• Task
Output every line of the entries as a JSON list of strings, one string per line, omitting blank lines. Leave the pictures out of the answer.

Recorded data:
----------------

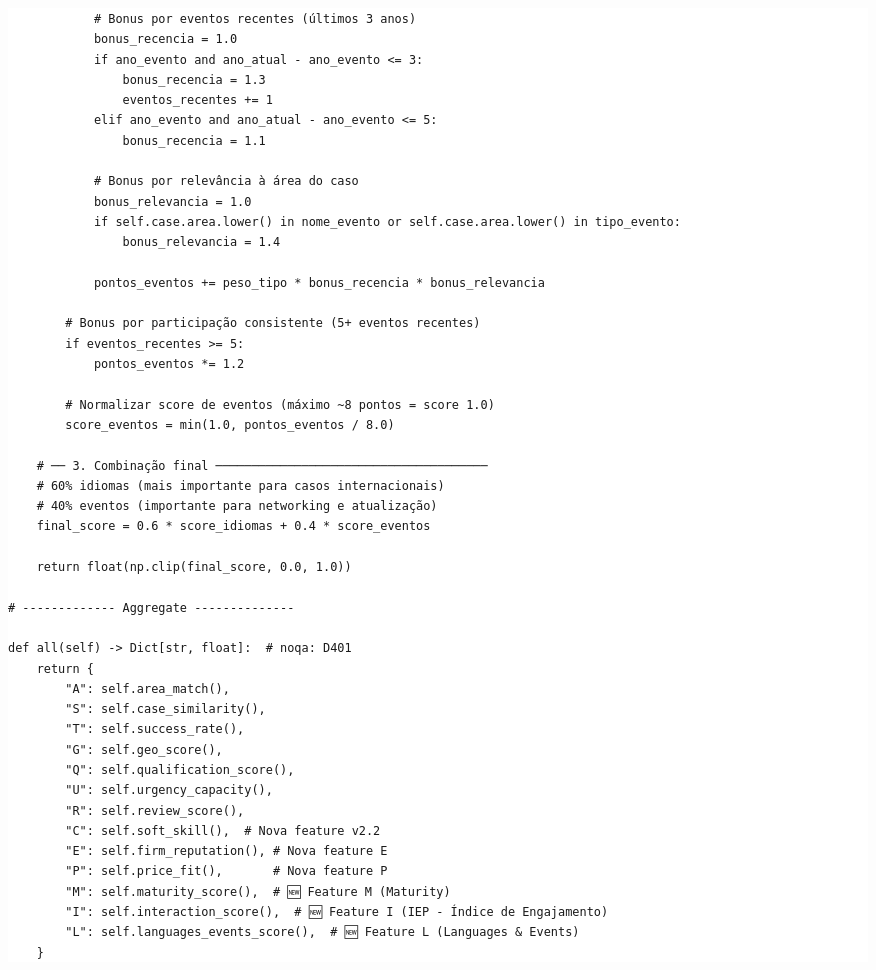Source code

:                 # Bonus por eventos recentes (últimos 3 anos)
                bonus_recencia = 1.0
                if ano_evento and ano_atual - ano_evento <= 3:
                    bonus_recencia = 1.3
                    eventos_recentes += 1
                elif ano_evento and ano_atual - ano_evento <= 5:
                    bonus_recencia = 1.1
                
                # Bonus por relevância à área do caso
                bonus_relevancia = 1.0
                if self.case.area.lower() in nome_evento or self.case.area.lower() in tipo_evento:
                    bonus_relevancia = 1.4
                
                pontos_eventos += peso_tipo * bonus_recencia * bonus_relevancia
            
            # Bonus por participação consistente (5+ eventos recentes)
            if eventos_recentes >= 5:
                pontos_eventos *= 1.2
            
            # Normalizar score de eventos (máximo ~8 pontos = score 1.0)
            score_eventos = min(1.0, pontos_eventos / 8.0)
        
        # ── 3. Combinação final ──────────────────────────────────────
        # 60% idiomas (mais importante para casos internacionais)
        # 40% eventos (importante para networking e atualização)
        final_score = 0.6 * score_idiomas + 0.4 * score_eventos
        
        return float(np.clip(final_score, 0.0, 1.0))

    # --------‑‑‑‑‑ Aggregate ‑‑‑‑‑---------

    def all(self) -> Dict[str, float]:  # noqa: D401
        return {
            "A": self.area_match(),
            "S": self.case_similarity(),
            "T": self.success_rate(),
            "G": self.geo_score(),
            "Q": self.qualification_score(),
            "U": self.urgency_capacity(),
            "R": self.review_score(),
            "C": self.soft_skill(),  # Nova feature v2.2
            "E": self.firm_reputation(), # Nova feature E
            "P": self.price_fit(),       # Nova feature P
            "M": self.maturity_score(),  # 🆕 Feature M (Maturity)
            "I": self.interaction_score(),  # 🆕 Feature I (IEP - Índice de Engajamento)
            "L": self.languages_events_score(),  # 🆕 Feature L (Languages & Events)
        }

----------------

• Solution for this exercise
[
  "Source code",
  ":                 # Bonus por eventos recentes (últimos 3 anos)",
  "                bonus_recencia = 1.0",
  "                if ano_evento and ano_atual - ano_evento <= 3:",
  "                    bonus_recencia = 1.3",
  "                    eventos_recentes += 1",
  "                elif ano_evento and ano_atual - ano_evento <= 5:",
  "                    bonus_recencia = 1.1",
  "                # Bonus por relevância à área do caso",
  "                bonus_relevancia = 1.0",
  "                if self.case.area.lower() in nome_evento or self.case.area.lower() in tipo_evento:",
  "                    bonus_relevancia = 1.4",
  "                pontos_eventos += peso_tipo * bonus_recencia * bonus_relevancia",
  "            # Bonus por participação consistente (5+ eventos recentes)",
  "            if eventos_recentes >= 5:",
  "                pontos_eventos *= 1.2",
  "            # Normalizar score de eventos (máximo ~8 pontos = score 1.0)",
  "            score_eventos = min(1.0, pontos_eventos / 8.0)",
  "        # ── 3. Combinação final ──────────────────────────────────────",
  "        # 60% idiomas (mais importante para casos internacionais)",
  "        # 40% eventos (importante para networking e atualização)",
  "        final_score = 0.6 * score_idiomas + 0.4 * score_eventos",
  "        return float(np.clip(final_score, 0.0, 1.0))",
  "    # --------‑‑‑‑‑ Aggregate ‑‑‑‑‑---------",
  "    def all(self) -> Dict[str, float]:  # noqa: D401",
  "        return {",
  "            \"A\": self.area_match(),",
  "            \"S\": self.case_similarity(),",
  "            \"T\": self.success_rate(),",
  "            \"G\": self.geo_score(),",
  "            \"Q\": self.qualification_score(),",
  "            \"U\": self.urgency_capacity(),",
  "            \"R\": self.review_score(),",
  "            \"C\": self.soft_skill(),  # Nova feature v2.2",
  "            \"E\": self.firm_reputation(), # Nova feature E",
  "            \"P\": self.price_fit(),       # Nova feature P",
  "            \"M\": self.maturity_score(),  # 🆕 Feature M (Maturity)",
  "            \"I\": self.interaction_score(),  # 🆕 Feature I (IEP - Índice de Engajamento)",
  "            \"L\": self.languages_events_score(),  # 🆕 Feature L (Languages & Events)",
  "        }"
]